A New Wing and a Prayer
For the near-term future, Thurnhofer is busy getting the planned room service program off the ground in a few months. Then, in 2009, a planned new wing with 75 more beds is slated to open.
"Because of this project, we will have to consider the possibility—the possibility, not certainty—of building a new kitchen in this area designed just to serve the patients," he says. "It would be much more efficient than where we are now, in the middle of a huge kitchen that serves everybody and everything. We want to move patient service out of the existing kitchen so we can expand retail operations.
"If we get the space that is currently in the plan, we'll have more dry and freezer storage as well as a catering room, a separate kitchen for patient dining room service and expanded retail serving room space, plus additional dining space on top of the main cafeteria area we already have. This will grow us from 450 to 700 seats and will allow us to add four new conference rooms, which means more catering opportunities.
"Frankly, we are now at capacity retailwise," he says. "We could increase volume 25 percent overnight if we had more physical space for serving and dining. We also need more retail production space. We currently have about 2700 sq.ft. and we need at least 3,500 to 4,000."

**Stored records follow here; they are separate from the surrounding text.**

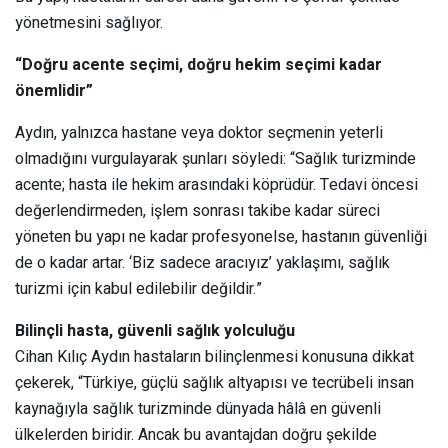
yönetmesini sağlıyor.
“Doğru acente seçimi, doğru hekim seçimi kadar
önemlidir”
Aydın, yalnızca hastane veya doktor seçmenin yeterli
olmadığını vurgulayarak şunları söyledi: “Sağlık turizminde
acente; hasta ile hekim arasındaki köprüdür. Tedavi öncesi
değerlendirmeden, işlem sonrası takibe kadar süreci
yöneten bu yapı ne kadar profesyonelse, hastanın güvenliği
de o kadar artar. ‘Biz sadece aracıyız’ yaklaşımı, sağlık
turizmi için kabul edilebilir değildir.”
Bilinçli hasta, güvenli sağlık yolculuğu
Cihan Kılıç Aydın hastaların bilinçlenmesi konusuna dikkat
çekerek, “Türkiye, güçlü sağlık altyapısı ve tecrübeli insan
kaynağıyla sağlık turizminde dünyada hâlâ en güvenli
ülkelerden biridir. Ancak bu avantajdan doğru şekilde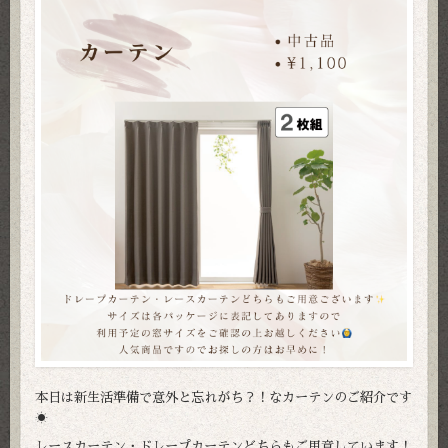
本日は新生活準備で意外と忘れがち？！なカーテンのご紹介です
☀️
レースカーテン・ドレープカーテンどちらもご用意しています！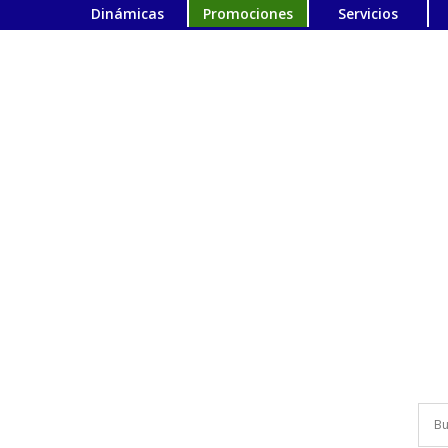
Dinámicas
Promociones
Servicios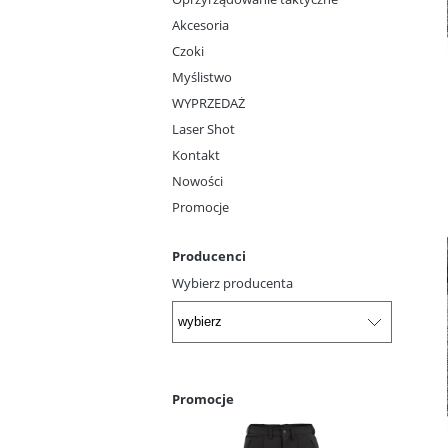
Akcesoria
Czoki
Myślistwo
WYPRZEDAŻ
Laser Shot
Kontakt
Nowości
Promocje
Producenci
Wybierz producenta
Promocje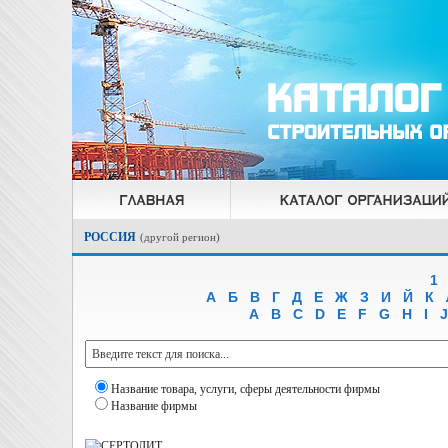
РОССИЯ
(
другой регион
)
1
А
Б
В
Г
Д
Е
Ж
З
И
Й
К
A
B
C
D
E
F
G
H
I
J
Название товара, услуги, сферы деятельности фирмы
Название фирмы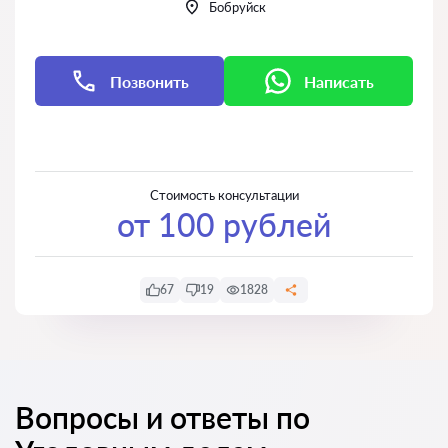
Бобруйск
Позвонить
Написать
Написать
Написать
Стоимость консультации
от 100 рублей
67
19
1828
Вопросы и ответы по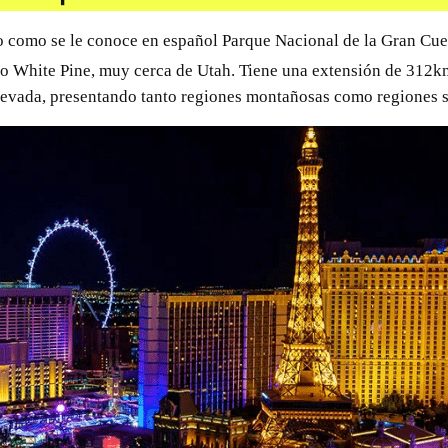
o como se le conoce en español Parque Nacional de la Gran Cuen
do White Pine, muy cerca de Utah. Tiene una extensión de 312k
Nevada, presentando tanto regiones montañosas como regiones s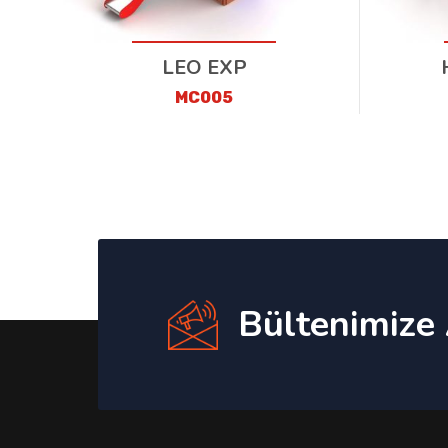
LEO EXP
MC005
Bültenimize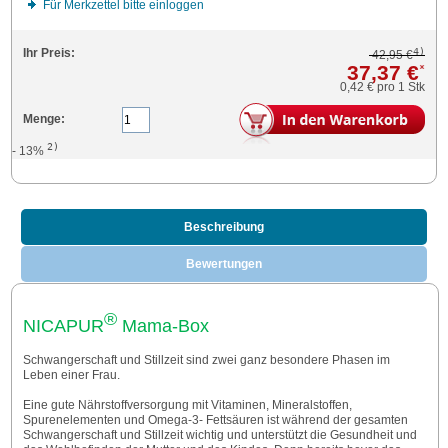
Für Merkzettel bitte einloggen
4)
Ihr Preis:
42,95 €
37,37 €
*
0,42 €
pro 1 Stk
Menge:
2)
- 13%
Beschreibung
Bewertungen
®
NICAPUR
Mama-Box
Schwangerschaft und Stillzeit sind zwei ganz besondere Phasen im
Leben einer Frau.
Eine gute Nährstoffversorgung mit Vitaminen, Mineralstoffen,
Spurenelementen und Omega-3- Fettsäuren ist während der gesamten
Schwangerschaft und Stillzeit wichtig und unterstützt die Gesundheit und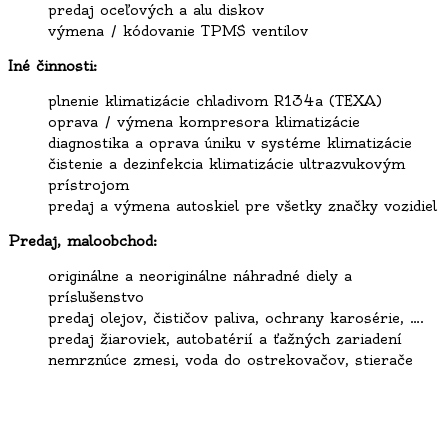
predaj oceľových a alu diskov
výmena / kódovanie TPMS ventilov
Iné činnosti:
plnenie klimatizácie chladivom R134a (TEXA)
oprava / výmena kompresora klimatizácie
diagnostika a oprava úniku v systéme klimatizácie
čistenie a dezinfekcia klimatizácie ultrazvukovým
prístrojom
predaj a výmena autoskiel pre všetky značky vozidiel
Predaj, maloobchod:
originálne a neoriginálne náhradné diely a
príslušenstvo
predaj olejov, čističov paliva, ochrany karosérie, ….
predaj žiaroviek, autobatérií a ťažných zariadení
nemrznúce zmesi, voda do ostrekovačov, stierače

The additions would enhance the department's catering operations, which currently generates under a million dollars in revenue. A dedicated catering staff of four now manages up to 20 events a day, most of them small staff meetings. However, the department is also very capable of handling much larger events—the annual Winterfest celebration, which can draw up to 4,000, for example, or a summer picnic by the UWMC campus's picturesque lake for several thousand staffers.
In addition to the new wing and the introduction of room service, the other anticipated big change Thurnhofer would like to effect is the introduction of the University of Washington's Husky Card declining balance system to the medical center.
"We've never had that here because we've always had our own system," he says. "Right now it's either cash or credit cards, and we're dealing with way more cash than I'd like for safety and speed-of-service reasons. Widespread use of the Husky Cards would also allow us to do promotions because we'd have more information on who our customers are."